2021 Android smartphone produced by Samsung

The Samsung Galaxy A32 is a mid-range Android smartphone developed and manufactured by Samsung Electronics. It serves as the successor to the Galaxy A31. The 5G variant was the first to be announced on 13 January 2021, while the LTE variant was announced subsequently on 26 February 2021.

The A32 is the last phone in the Galaxy A3x series to have a 3.5mm headphone jack and a version with a 4G connectivity. In addition, it is also the last in the Galaxy A3x series to be limited to 2 major OS upgrades and 4 years of security updates as later A3x models would have an extended software support.

== Specifications ==
=== Design ===
Both devices uses Corning Gorilla Glass 5 to protect the display, plastic frame and plastic back.

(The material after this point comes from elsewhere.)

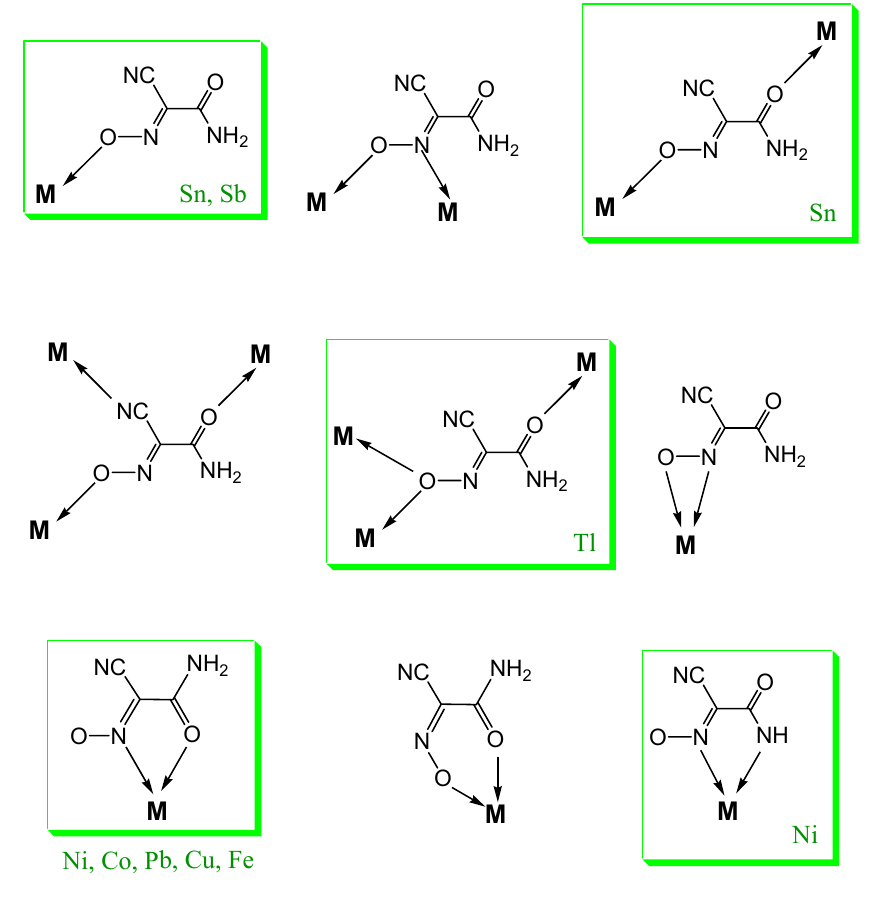
Figure 4. Some of the most probable binding modes of the acetamide-cyanoxime anion, ACO − . Framed structures with cited metals were confirmed by the X-ray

| Galaxy A32 LTE | Galaxy A32 5G |
Awesome Violet; Awesome Blue; Awesome White; Awesome Black;

=== Hardware ===

==== Display ====
The two variants have different display specifications. The LTE variant have a FHD+ (1080 × 2400) resolution, a SuperAMOLED display with an Infinity-U notch, and a 90 Hz refresh rate. The 5G variant has a slightly downgraded screen specification: HD+ (720 × 1600) resolution, PLS display with an Infinity-V notch, and either 60 Hz (International) or 90 Hz (USA) refresh rate.

==== Cameras ====
The rear camera setup for both variants features a quad-camera layout. The key differences between the variants are their main primary camera and front-facing camera.

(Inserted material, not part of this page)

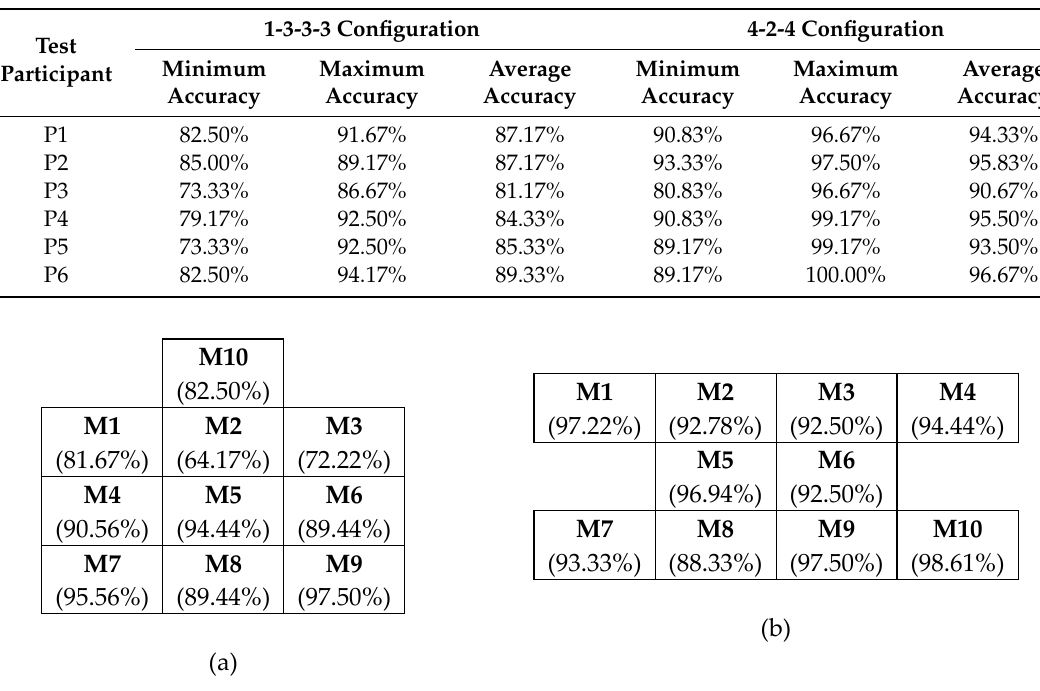
Figure 8. Accuracy of identifying individual motor signals: ( a ) 1-3-3-3 configuration; ( b ) 4-2-4 configuration.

The LTE variant features a 64 MP (f/1.8) main camera and a 20 MP (f/2.2) front camera. The 5G variant features a 48 MP (f/1.8) main camera and a 13 MP (f/2.2) front camera. For both devices, they have the same 8 MP ultrawide camera, 5 MP macro, and 5 MP depth sensors.

Video recording is limited to 1080p@30fps for the front camera for both variants, while the rear primary camera is limited to 1080p@30fps for the LTE variant and 4K@30fps for the 5G variant.

==== Processor and Memory ====
The LTE variant uses the MediaTek Helio G80 (12 nm) SoC with octa-core CPU, while the 5G variant uses the MediaTek Dimensity 720 5G (7 nm) SoC with octa-core CPU. Both variants offer RAM configurations from 4 GB to 8 GB and storage options of either 64 GB or 128 GB. The 5G variant uses UFS 2.1 for its internal storage, while the LTE variant uses eMMC.

=== Software ===
The phones were pre-installed with One UI 3.1 based on Android 11. Like its predecessor, both models are eligible for two major Android OS upgrades and 4 years of security updates.

|  | Pre-installed OS | OS Upgrades history |  | End of support |
| 1st | 2nd |
| A32 LTE | Android 11 (One UI 3.1) | Android 12 (One UI 4.1) May 2022 | Android 13 (One UI 5.0) December 2022 | April 2025 |
| A32 5G | Android 12 (One UI 4.1) April 2022 |

== Reception ==
The device was given a positive reception, with Wired giving it an 8/10, and The Verge giving it a 7.5/10.